JOB ITEM:
Repeat the following items word for word. Leave the pictures out of your answer.

====== DATA SHOWN ======

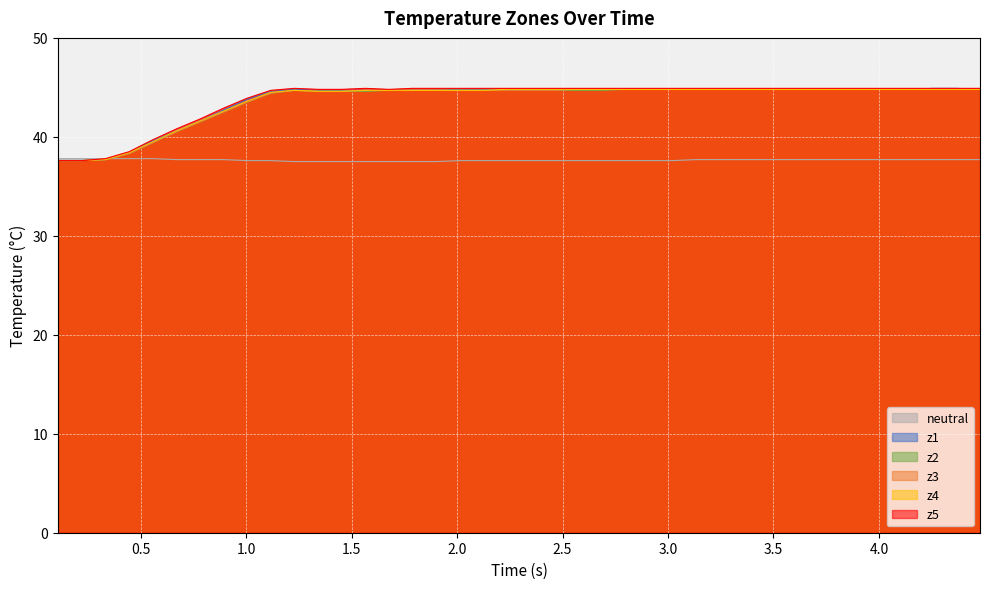

Reading left to right, extract all data points from this chart.

neutral: 37.8	37.8	37.8	37.8	37.8	37.7	37.7	37.7	37.6	37.6	37.5	37.5	37.5	37.5	37.5	37.5	37.5	37.6	37.6	37.6	37.6	37.6	37.6	37.6	37.6	37.6	37.6	37.7	37.7	37.7	37.7	37.7	37.7	37.7	37.7	37.7	37.7	37.7	37.7	37.7
z1: 37.6	37.6	37.7	38.4	39.6	40.6	41.6	42.7	43.8	44.6	44.8	44.7	44.7	44.7	44.7	44.7	44.7	44.8	44.8	44.8	44.8	44.8	44.8	44.8	44.8	44.8	44.8	44.8	44.8	44.8	44.8	44.8	44.8	44.8	44.8	44.8	44.8	44.9	44.9	44.8
z2: 37.6	37.6	37.7	38.3	39.4	40.5	41.5	42.5	43.5	44.4	44.7	44.6	44.6	44.6	44.7	44.7	44.7	44.7	44.7	44.7	44.7	44.7	44.7	44.7	44.8	44.8	44.8	44.8	44.8	44.8	44.8	44.8	44.8	44.8	44.8	44.8	44.8	44.8	44.8	44.8
z3: 37.6	37.6	37.7	38.3	39.4	40.5	41.5	42.5	43.5	44.4	44.7	44.6	44.6	44.7	44.7	44.7	44.7	44.7	44.7	44.7	44.7	44.7	44.8	44.8	44.8	44.8	44.8	44.8	44.8	44.8	44.8	44.8	44.8	44.8	44.8	44.8	44.8	44.8	44.8	44.8
z4: 37.6	37.6	37.7	38.4	39.5	40.6	41.6	42.6	43.6	44.5	44.7	44.6	44.6	44.7	44.7	44.7	44.7	44.7	44.7	44.8	44.8	44.8	44.8	44.8	44.8	44.8	44.8	44.8	44.8	44.8	44.8	44.8	44.8	44.8	44.8	44.8	44.8	44.8	44.8	44.8
z5: 37.6	37.6	37.8	38.5	39.7	40.8	41.8	42.9	43.9	44.7	44.9	44.8	44.8	44.9	44.8	44.9	44.9	44.9	44.9	44.9	44.9	44.9	44.9	44.9	44.9	44.9	44.9	44.9	44.9	44.9	44.9	44.9	44.9	44.9	44.9	44.9	44.9	44.9	44.9	44.9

======

ANSWER BELOW:
Reading left to right, extract all data points from this chart.

neutral: 37.8	37.8	37.8	37.8	37.8	37.7	37.7	37.7	37.6	37.6	37.5	37.5	37.5	37.5	37.5	37.5	37.5	37.6	37.6	37.6	37.6	37.6	37.6	37.6	37.6	37.6	37.6	37.7	37.7	37.7	37.7	37.7	37.7	37.7	37.7	37.7	37.7	37.7	37.7	37.7
z1: 37.6	37.6	37.7	38.4	39.6	40.6	41.6	42.7	43.8	44.6	44.8	44.7	44.7	44.7	44.7	44.7	44.7	44.8	44.8	44.8	44.8	44.8	44.8	44.8	44.8	44.8	44.8	44.8	44.8	44.8	44.8	44.8	44.8	44.8	44.8	44.8	44.8	44.9	44.9	44.8
z2: 37.6	37.6	37.7	38.3	39.4	40.5	41.5	42.5	43.5	44.4	44.7	44.6	44.6	44.6	44.7	44.7	44.7	44.7	44.7	44.7	44.7	44.7	44.7	44.7	44.8	44.8	44.8	44.8	44.8	44.8	44.8	44.8	44.8	44.8	44.8	44.8	44.8	44.8	44.8	44.8
z3: 37.6	37.6	37.7	38.3	39.4	40.5	41.5	42.5	43.5	44.4	44.7	44.6	44.6	44.7	44.7	44.7	44.7	44.7	44.7	44.7	44.7	44.7	44.8	44.8	44.8	44.8	44.8	44.8	44.8	44.8	44.8	44.8	44.8	44.8	44.8	44.8	44.8	44.8	44.8	44.8
z4: 37.6	37.6	37.7	38.4	39.5	40.6	41.6	42.6	43.6	44.5	44.7	44.6	44.6	44.7	44.7	44.7	44.7	44.7	44.7	44.8	44.8	44.8	44.8	44.8	44.8	44.8	44.8	44.8	44.8	44.8	44.8	44.8	44.8	44.8	44.8	44.8	44.8	44.8	44.8	44.8
z5: 37.6	37.6	37.8	38.5	39.7	40.8	41.8	42.9	43.9	44.7	44.9	44.8	44.8	44.9	44.8	44.9	44.9	44.9	44.9	44.9	44.9	44.9	44.9	44.9	44.9	44.9	44.9	44.9	44.9	44.9	44.9	44.9	44.9	44.9	44.9	44.9	44.9	44.9	44.9	44.9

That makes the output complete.